In Malaysia, we have to make our own lives, and we are tolerated. We are allowed to live how we want, until it’s too much, in which case we’re torn down for taking advantage of the gracious tolerance we’ve been shown. For every person who doesn’t exist the way the law requires them to, in the way their families demand and in the way unseen but harshly felt social forces compact them into, we have to carve out space with those we love and trust, and hope hard that the wrong people don’t take notice. The tension fades eventually, but it stays in the background, a part of your survival instincts that never goes away.
For me, that tension sits in the back of my neck, a gelatinous glob that sticks to my throat and my spine. Sometimes, when things like the REXKL raid happen, those tensions flare back up and I feel it pull backwards on my neck, a reminder of how fragile our lives all are. I am reminded that I am building a life that’s conditional on people who despise me, and that it can be taken down at any moment if I am too loud, too angry, or even too noticed by the wrong people.
I spend two weeks back in the UK, and I know that it is annoying to read about. I know that it’s annoying to hear someone talk about how much better life is outside of Malaysia, how it sucks here, how I just need to get the fuck out, you know? I know! I know it’s annoying.
In Malaysia, we have to make our own lives, and we are tolerated. We are allowed to live how we want, until it’s too much, in which case we’re torn down for taking advantage of the gracious tolerance we’ve been shown.
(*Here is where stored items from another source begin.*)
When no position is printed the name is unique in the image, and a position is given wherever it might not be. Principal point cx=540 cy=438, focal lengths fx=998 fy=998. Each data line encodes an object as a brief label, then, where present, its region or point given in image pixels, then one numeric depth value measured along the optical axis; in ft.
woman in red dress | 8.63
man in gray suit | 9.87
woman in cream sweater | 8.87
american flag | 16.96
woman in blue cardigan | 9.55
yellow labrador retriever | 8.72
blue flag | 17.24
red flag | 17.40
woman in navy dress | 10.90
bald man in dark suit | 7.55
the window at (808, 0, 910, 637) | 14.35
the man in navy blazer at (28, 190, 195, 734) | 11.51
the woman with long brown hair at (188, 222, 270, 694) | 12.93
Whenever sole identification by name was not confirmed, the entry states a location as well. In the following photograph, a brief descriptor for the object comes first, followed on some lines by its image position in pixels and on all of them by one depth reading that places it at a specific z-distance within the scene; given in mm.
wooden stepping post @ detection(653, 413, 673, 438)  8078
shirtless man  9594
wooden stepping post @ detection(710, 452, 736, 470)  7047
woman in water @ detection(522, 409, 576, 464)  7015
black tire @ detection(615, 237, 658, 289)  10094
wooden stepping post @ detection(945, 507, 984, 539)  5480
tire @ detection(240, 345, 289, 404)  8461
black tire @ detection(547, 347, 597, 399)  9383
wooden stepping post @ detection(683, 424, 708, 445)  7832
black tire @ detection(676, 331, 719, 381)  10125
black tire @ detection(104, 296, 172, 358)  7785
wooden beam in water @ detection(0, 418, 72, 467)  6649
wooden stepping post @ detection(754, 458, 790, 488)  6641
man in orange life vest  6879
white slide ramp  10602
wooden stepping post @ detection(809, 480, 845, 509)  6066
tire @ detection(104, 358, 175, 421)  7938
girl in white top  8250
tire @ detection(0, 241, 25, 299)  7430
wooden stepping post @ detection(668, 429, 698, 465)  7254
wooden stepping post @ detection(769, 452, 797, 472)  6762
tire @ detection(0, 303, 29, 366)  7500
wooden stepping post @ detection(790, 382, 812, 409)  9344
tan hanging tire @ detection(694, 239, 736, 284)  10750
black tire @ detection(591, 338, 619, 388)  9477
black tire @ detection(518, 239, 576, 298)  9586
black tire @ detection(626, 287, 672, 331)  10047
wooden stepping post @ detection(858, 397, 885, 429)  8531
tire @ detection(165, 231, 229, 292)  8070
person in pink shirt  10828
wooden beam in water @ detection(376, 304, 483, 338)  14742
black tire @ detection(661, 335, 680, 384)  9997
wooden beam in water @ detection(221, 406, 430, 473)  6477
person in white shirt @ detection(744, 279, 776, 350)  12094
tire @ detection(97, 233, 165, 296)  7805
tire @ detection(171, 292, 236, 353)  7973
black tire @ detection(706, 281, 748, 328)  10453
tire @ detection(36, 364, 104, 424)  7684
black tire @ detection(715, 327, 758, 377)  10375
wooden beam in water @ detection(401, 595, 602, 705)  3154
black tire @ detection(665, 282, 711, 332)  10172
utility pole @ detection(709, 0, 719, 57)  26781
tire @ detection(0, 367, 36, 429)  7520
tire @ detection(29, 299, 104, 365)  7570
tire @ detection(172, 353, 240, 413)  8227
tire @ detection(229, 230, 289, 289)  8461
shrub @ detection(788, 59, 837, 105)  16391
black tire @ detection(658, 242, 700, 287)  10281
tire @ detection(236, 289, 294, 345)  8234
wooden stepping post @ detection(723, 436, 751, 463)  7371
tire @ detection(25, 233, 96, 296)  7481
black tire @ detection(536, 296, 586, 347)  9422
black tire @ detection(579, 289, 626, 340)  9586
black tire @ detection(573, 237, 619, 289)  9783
Still, I find myself sad that my short trip is over. When I was there, the heaviness went away, for a while. I didn’t have to think about hiding, pretending, planning life around oppressive laws. The tension in the back of my neck lifted.
I just want a life that can’t be undone so easily. I want to be able to live a life that I don’t have to shrink down to stay safe the way I do now, pulled into myself so as not to push too hard outwards.

On my first night away, I was at a bar in allegedly-very-cool East London, with one of my best friends in the world. I hadn’t seen her in a few months, and I was grateful to able to spend time with her. It was a “loft”, so we sat outside on the massive balcony, looking out at the skyline. We went back in, and danced for hours. The DJ was playing latin house, on vinyl of course, and I realised I really liked latin house. There was no mental checklist in the back of my mind, no contingency plan, no random pangs of paranoia. I went to sleep, feeling peaceful.
5 minutes ago, I opened up my Photos app, and looked at a photo from the night. There, in my hand, was a pint beer. I think there’s something pulling on my neck.